▶ **Actions to take**
1 > In the reply about adding a feature to chmod, transcribe the passage that begins at the words "Fortunately this functionality" and stops after "across all commands.".
2 > Translate this sentence from the reply about chmod into Spanish: "The functionality you wish to use already exists in the 'find' command."
3 > Take the reply about adding a feature to chmod further, continuing from its last sentence.

▶ **Text section**
= = = = = = =

First, thanks for your submission.  Also the inclusion of patches is
most rare and very nice to see.  However, I disagree that this
functionality should exist in chmod.

While it is possible and certainly your supplied patch proves it this
is not in the philosophy of UNIX as a modular set of commands.  The
functionality you wish to use already exists in the 'find' command.
There is no need to add it to every other command in the operating
system as well.  That would cause much code bloat.  It would also
complicate many commands and lead to more bugs due to the added
complexity.  Most commands would implement it differently.  Adding
this functionality to chmod would imply adding it to other unix
commands like chown, chgrp, touch, etc.

[My editorial remarks are that some other systems do little themselves
and mostly just launch commands.  In those systems every command
becomes a complete environment.  In those environments programs like
xtree become necessary but are rarely needed on UNIX.]

Fortunately this functionality already exists in UNIX in the find
command.  It implements file finding and directory traversal
operations and is very useful with most of the core UNIX commands such
as those in fileutils.

Try using the following as the more normal UNIX method of doing what
you want.  This type of design allows UNIX to build functionality in a
modular way and to use it across all commands.

= = = = = = =

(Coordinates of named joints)
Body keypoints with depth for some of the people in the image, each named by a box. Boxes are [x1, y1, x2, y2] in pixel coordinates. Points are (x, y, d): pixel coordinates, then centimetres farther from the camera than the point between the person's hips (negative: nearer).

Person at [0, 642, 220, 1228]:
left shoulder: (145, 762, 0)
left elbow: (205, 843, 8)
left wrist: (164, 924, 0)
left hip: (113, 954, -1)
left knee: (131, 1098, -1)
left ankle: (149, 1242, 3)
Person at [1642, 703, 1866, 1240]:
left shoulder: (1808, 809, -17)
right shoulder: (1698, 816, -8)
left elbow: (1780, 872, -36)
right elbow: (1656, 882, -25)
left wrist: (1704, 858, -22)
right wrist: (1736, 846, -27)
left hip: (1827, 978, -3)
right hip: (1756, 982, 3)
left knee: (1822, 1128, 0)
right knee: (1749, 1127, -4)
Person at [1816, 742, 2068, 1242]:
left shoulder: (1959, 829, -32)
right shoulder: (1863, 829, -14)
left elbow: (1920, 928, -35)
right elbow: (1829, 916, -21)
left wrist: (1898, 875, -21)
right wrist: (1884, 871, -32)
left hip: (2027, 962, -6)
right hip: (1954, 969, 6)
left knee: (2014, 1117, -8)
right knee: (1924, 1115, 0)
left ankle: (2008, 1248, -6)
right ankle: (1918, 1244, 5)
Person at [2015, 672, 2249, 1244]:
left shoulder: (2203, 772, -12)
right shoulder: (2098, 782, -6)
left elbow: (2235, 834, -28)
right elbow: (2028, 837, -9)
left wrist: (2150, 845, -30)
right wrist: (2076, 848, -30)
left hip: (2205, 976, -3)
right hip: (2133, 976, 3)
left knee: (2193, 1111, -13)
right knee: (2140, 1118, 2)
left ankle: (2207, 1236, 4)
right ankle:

= = = = = = =

▶ **Expected outputs**
1 >
Fortunately this functionality already exists in UNIX in the find
command.  It implements file finding and directory traversal
operations and is very useful with most of the core UNIX commands such
as those in fileutils.

Try using the following as the more normal UNIX method of doing what
you want.  This type of design allows UNIX to build functionality in a
modular way and to use it across all commands.

2 > La funcionalidad que desea usar ya existe en el comando 'find'.

3 >
  find . -type d -print | xargs chmod g+s

This runs chmod only on directories below the current directory and
sets the setgid bit.  This works on all traditional UNIX systems.

You will find a corner case where filenames containing newlines do not
work since newlines are used to delimit filenames for the xargs
command.  The GNU versions of these commands extend the functionality
to work with filenames that contain newlines as well.  Using the more
modern extension -print0 and -0 functionality the filenames are zero
character delimited and therefore work with all valid UNIX filesystem
filenames.  This works only with the GNU and other modern versions
which include this functionality.  But it is more robust than the
classic method and I recommend it when strict intersystem portability
is not required.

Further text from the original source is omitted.